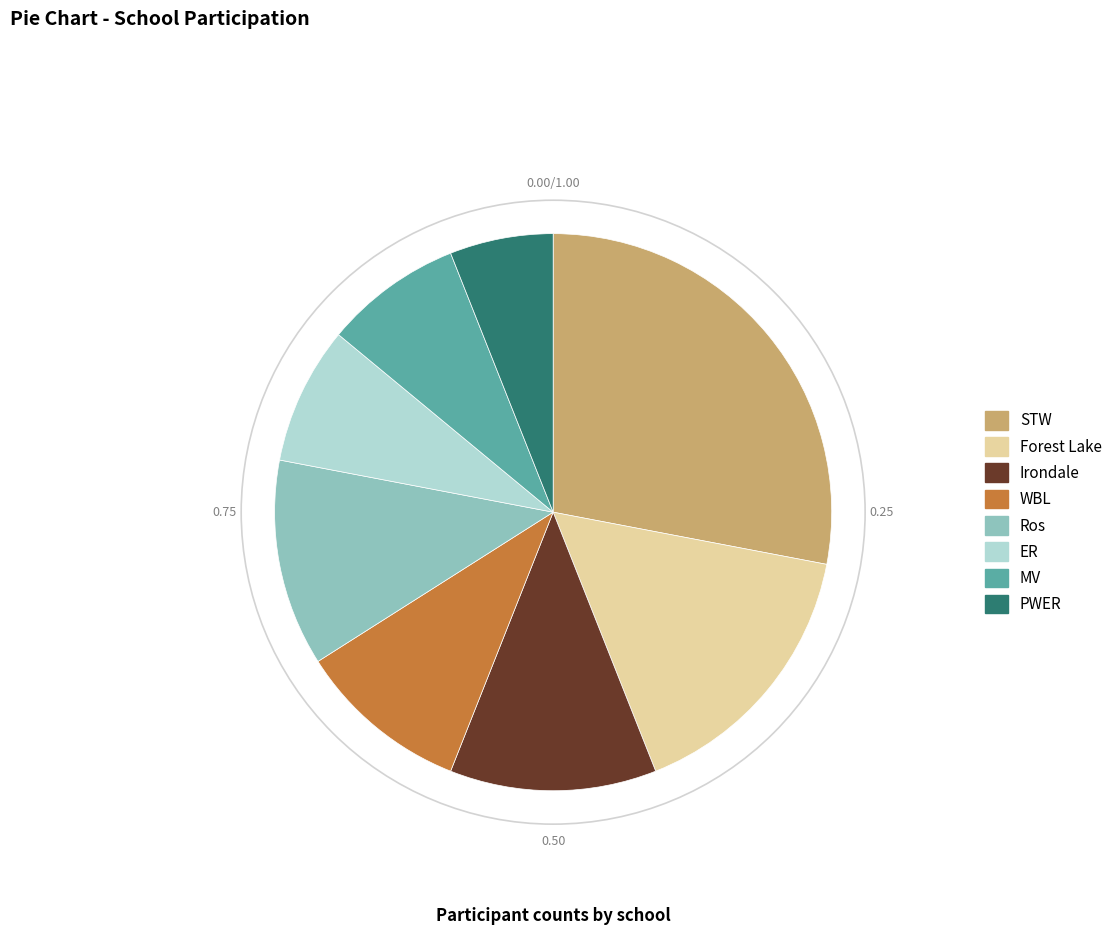

What is the ratio of the value at ER to the value at WBL?

0.8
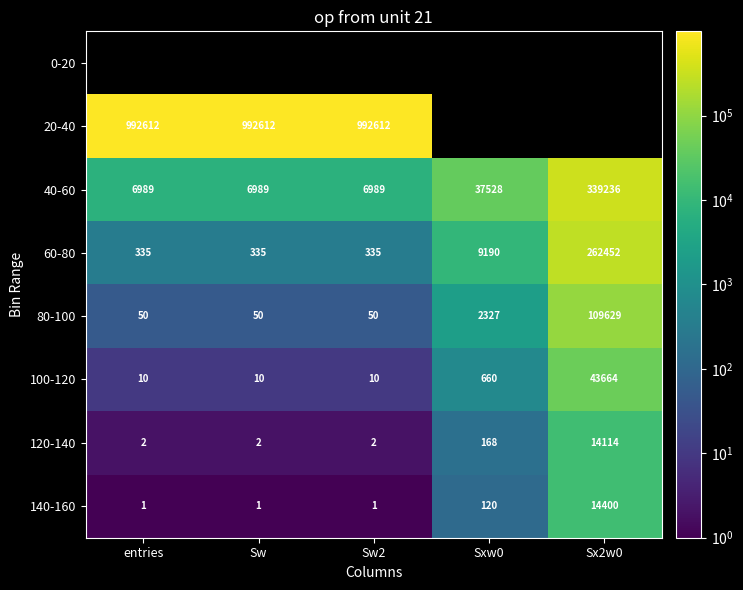

What is the smallest value displayed?

1.0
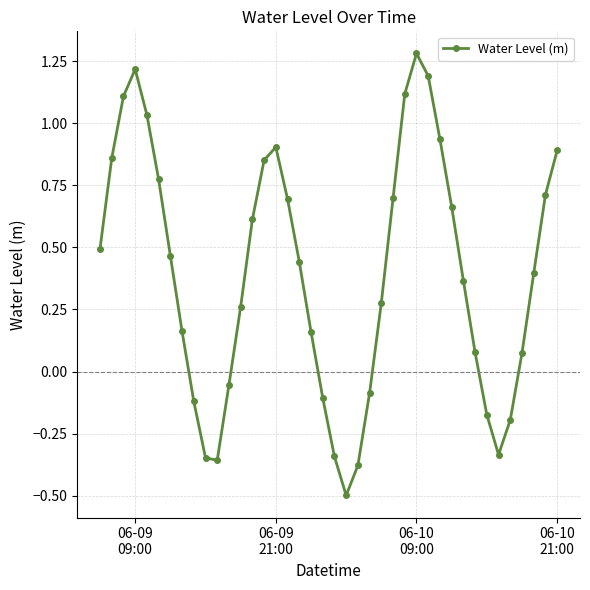

What is the value of the 29th point from the left?

1.2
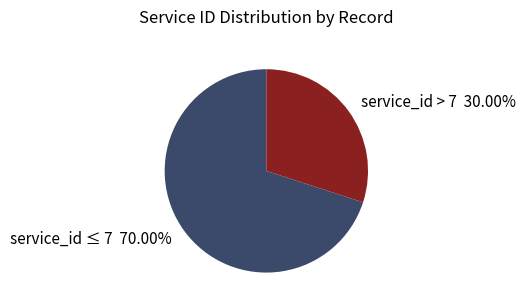

Which slice is the smallest?

service_id > 7 30.00%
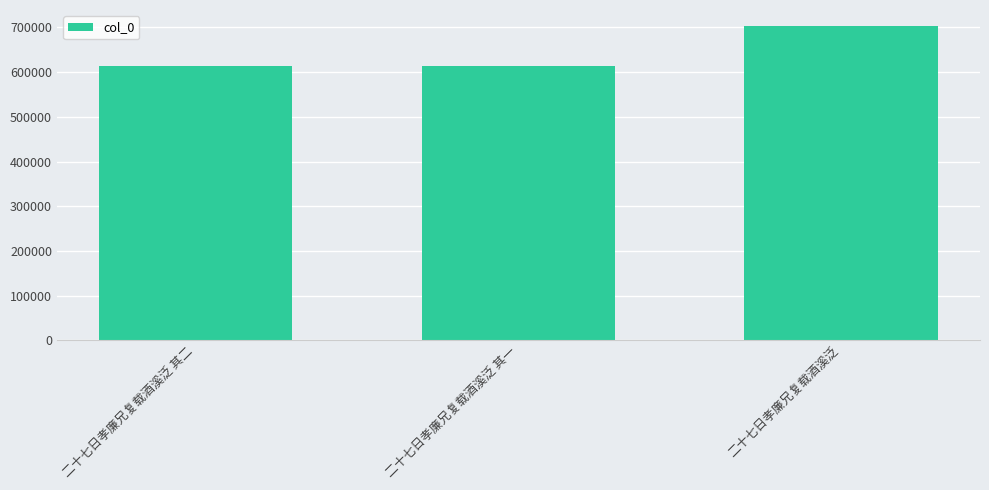

How many distinct data groups are displayed?

1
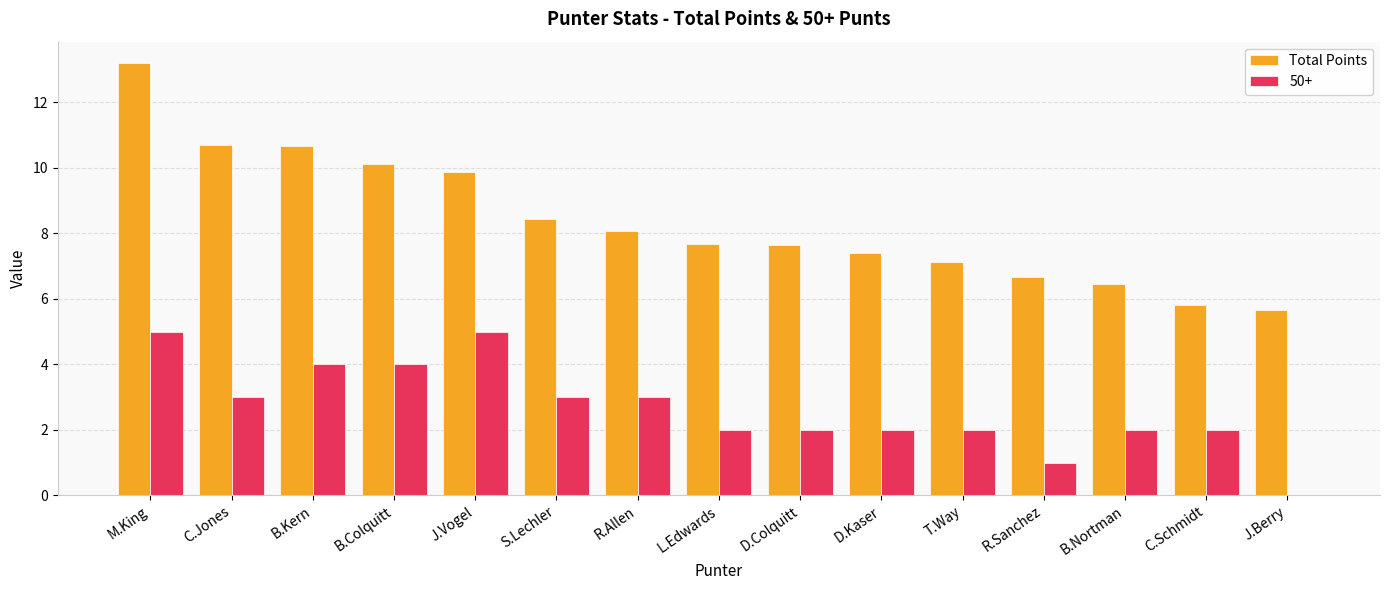

What is the approximate value of 50+ at R.Allen?

3.0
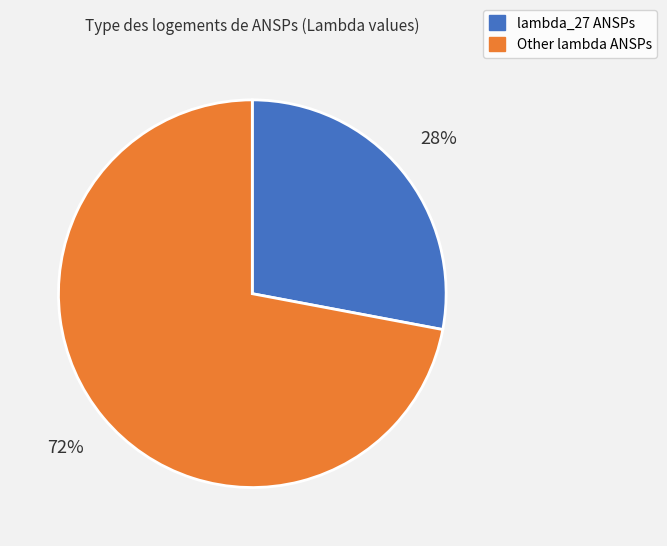

Does any single category account for the majority?

Yes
------------------------------------
§ **Instructions to follow**
Replace every "value" in the records above with "number" and write out all the records again, leaving out the pictures and changing nothing else.

§ **Answer space**
What is the ratio of the number at ER to the number at WBL?

0.8

What is the smallest number displayed?

1.0

What is the number of the 29th point from the left?

1.2

Which slice is the smallest?

service_id > 7 30.00%

How many distinct data groups are displayed?

1

What is the approximate number of 50+ at R.Allen?

3.0

Does any single category account for the majority?

Yes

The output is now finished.